======== Data to use ========
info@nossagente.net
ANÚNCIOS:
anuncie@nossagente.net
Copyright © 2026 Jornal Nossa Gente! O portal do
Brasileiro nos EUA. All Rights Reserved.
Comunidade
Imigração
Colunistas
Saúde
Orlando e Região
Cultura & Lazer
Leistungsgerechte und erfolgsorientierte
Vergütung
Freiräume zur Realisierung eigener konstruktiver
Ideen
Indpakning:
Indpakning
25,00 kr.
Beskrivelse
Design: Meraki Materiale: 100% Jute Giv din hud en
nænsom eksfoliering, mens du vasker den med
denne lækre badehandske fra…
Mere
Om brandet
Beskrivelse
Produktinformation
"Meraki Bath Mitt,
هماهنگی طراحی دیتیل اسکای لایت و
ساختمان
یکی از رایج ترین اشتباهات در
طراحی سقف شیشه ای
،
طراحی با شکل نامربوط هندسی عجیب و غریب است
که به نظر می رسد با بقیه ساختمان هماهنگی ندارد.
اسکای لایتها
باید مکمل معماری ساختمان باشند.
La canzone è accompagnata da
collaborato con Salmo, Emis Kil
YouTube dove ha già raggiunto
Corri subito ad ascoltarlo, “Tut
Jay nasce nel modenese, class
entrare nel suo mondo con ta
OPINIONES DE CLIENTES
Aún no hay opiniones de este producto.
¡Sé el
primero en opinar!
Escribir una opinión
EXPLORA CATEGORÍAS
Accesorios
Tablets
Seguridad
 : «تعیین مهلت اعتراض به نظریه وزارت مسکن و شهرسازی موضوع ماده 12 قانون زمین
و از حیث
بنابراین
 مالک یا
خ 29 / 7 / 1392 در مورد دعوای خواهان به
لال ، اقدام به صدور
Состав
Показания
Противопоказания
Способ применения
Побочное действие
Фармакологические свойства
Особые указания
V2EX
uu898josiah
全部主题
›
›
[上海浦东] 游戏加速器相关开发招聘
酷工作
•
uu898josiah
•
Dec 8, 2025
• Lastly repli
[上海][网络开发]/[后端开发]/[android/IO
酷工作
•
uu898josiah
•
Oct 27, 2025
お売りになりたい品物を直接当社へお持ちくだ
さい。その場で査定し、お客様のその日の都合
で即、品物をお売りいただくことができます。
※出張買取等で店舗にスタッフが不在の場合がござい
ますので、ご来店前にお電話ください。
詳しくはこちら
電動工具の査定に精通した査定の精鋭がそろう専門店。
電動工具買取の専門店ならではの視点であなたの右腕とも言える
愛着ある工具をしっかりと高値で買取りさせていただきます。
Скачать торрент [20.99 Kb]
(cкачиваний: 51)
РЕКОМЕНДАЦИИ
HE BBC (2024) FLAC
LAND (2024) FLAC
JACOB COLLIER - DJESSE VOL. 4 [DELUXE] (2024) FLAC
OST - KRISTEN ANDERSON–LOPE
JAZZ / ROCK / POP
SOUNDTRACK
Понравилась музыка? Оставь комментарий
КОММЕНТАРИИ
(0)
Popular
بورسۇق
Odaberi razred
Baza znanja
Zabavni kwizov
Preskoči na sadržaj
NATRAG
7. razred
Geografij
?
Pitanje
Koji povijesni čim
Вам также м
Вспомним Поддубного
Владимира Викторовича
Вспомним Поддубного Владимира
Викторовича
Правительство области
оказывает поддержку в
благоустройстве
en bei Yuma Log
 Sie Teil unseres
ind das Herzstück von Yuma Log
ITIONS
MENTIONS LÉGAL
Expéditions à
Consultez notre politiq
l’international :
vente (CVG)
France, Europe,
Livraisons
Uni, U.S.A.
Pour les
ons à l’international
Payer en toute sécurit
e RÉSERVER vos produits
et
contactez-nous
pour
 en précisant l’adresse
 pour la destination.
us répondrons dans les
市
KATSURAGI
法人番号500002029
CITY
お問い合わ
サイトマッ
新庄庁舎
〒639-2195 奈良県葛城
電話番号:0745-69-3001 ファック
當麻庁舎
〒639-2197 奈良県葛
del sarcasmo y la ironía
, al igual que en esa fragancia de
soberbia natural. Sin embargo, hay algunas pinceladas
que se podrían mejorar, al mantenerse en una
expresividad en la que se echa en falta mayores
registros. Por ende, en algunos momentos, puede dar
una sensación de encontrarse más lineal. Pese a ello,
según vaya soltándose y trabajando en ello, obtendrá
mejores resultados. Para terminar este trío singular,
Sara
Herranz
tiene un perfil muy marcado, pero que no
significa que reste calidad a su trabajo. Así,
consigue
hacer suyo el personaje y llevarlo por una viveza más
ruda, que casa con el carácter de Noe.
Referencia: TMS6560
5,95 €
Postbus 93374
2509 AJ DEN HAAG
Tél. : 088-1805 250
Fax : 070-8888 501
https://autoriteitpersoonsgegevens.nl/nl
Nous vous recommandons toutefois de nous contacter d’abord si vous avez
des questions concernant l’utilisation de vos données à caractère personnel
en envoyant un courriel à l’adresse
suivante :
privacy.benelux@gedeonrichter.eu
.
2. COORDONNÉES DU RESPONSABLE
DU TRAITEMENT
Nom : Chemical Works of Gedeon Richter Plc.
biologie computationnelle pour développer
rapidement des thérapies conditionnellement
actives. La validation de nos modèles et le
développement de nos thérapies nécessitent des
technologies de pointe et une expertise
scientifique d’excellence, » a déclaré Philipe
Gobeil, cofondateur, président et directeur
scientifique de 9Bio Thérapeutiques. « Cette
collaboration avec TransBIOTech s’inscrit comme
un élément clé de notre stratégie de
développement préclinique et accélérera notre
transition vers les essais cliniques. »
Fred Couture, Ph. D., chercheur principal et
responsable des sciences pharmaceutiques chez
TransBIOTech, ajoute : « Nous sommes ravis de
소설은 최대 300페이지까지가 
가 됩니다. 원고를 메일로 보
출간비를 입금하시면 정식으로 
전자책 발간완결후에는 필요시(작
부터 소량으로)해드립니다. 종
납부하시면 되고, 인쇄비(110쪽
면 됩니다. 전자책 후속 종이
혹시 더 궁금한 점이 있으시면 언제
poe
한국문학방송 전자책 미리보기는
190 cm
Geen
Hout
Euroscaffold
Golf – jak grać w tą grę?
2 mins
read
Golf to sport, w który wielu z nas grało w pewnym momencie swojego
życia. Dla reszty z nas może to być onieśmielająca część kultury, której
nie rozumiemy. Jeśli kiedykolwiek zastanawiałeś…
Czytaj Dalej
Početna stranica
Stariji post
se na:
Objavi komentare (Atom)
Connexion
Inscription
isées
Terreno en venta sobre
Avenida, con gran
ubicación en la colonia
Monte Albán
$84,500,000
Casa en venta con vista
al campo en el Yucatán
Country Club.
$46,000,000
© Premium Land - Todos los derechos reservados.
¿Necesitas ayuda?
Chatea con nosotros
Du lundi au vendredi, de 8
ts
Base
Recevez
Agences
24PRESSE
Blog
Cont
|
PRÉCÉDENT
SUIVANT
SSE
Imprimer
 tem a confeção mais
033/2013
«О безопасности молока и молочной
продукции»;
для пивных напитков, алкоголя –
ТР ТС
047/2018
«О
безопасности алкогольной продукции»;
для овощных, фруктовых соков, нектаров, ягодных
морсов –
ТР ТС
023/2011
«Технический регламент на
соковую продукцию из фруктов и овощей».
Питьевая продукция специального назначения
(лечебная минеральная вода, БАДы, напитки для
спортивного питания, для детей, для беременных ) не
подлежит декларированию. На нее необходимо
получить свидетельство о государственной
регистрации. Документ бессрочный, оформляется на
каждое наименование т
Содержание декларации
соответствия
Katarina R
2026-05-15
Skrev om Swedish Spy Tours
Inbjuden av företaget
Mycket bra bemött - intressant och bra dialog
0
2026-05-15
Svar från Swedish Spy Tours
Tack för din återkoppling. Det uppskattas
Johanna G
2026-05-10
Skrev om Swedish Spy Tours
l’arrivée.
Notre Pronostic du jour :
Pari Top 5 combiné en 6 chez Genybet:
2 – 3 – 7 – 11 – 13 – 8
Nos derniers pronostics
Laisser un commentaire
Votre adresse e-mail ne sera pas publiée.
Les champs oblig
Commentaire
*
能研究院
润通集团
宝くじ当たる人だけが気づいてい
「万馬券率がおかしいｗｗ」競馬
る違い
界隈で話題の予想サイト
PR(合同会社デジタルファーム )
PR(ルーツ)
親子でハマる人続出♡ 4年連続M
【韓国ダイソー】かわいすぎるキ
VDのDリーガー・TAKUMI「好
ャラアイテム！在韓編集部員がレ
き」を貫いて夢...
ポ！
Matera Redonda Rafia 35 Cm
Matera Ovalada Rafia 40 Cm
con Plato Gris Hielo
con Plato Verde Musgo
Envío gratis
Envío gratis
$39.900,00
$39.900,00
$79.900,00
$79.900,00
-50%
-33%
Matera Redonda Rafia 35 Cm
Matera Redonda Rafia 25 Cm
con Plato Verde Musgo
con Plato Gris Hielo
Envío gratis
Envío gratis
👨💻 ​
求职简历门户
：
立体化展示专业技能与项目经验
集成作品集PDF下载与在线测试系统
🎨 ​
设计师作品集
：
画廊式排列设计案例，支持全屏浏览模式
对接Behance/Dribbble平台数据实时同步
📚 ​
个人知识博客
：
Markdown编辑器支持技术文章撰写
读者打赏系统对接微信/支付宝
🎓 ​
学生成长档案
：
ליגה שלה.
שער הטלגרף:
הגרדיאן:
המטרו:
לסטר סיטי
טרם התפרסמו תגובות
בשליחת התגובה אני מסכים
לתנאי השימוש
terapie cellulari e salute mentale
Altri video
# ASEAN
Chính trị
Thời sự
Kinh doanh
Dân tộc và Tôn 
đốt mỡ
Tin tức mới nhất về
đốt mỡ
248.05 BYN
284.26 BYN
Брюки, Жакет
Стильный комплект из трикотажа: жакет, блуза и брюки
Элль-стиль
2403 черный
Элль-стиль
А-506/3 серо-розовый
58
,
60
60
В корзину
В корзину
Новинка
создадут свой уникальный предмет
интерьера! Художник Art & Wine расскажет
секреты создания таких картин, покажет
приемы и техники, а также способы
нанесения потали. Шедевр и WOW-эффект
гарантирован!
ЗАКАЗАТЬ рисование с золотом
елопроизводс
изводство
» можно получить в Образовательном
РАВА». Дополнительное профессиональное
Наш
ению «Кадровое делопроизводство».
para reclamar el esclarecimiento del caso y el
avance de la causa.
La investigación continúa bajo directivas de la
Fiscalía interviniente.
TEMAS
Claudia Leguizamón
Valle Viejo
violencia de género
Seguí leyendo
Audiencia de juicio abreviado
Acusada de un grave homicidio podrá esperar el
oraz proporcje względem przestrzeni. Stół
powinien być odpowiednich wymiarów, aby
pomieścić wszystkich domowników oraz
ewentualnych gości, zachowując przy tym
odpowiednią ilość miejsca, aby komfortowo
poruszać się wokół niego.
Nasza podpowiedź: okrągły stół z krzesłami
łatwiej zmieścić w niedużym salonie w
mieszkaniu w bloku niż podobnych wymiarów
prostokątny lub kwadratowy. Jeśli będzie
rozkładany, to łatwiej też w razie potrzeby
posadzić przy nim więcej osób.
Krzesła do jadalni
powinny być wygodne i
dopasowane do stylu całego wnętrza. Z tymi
========
Assignment:
In the records above, some lines hold the word "Поддубного". Say how many, and nothing more.

Result of the exercise:
2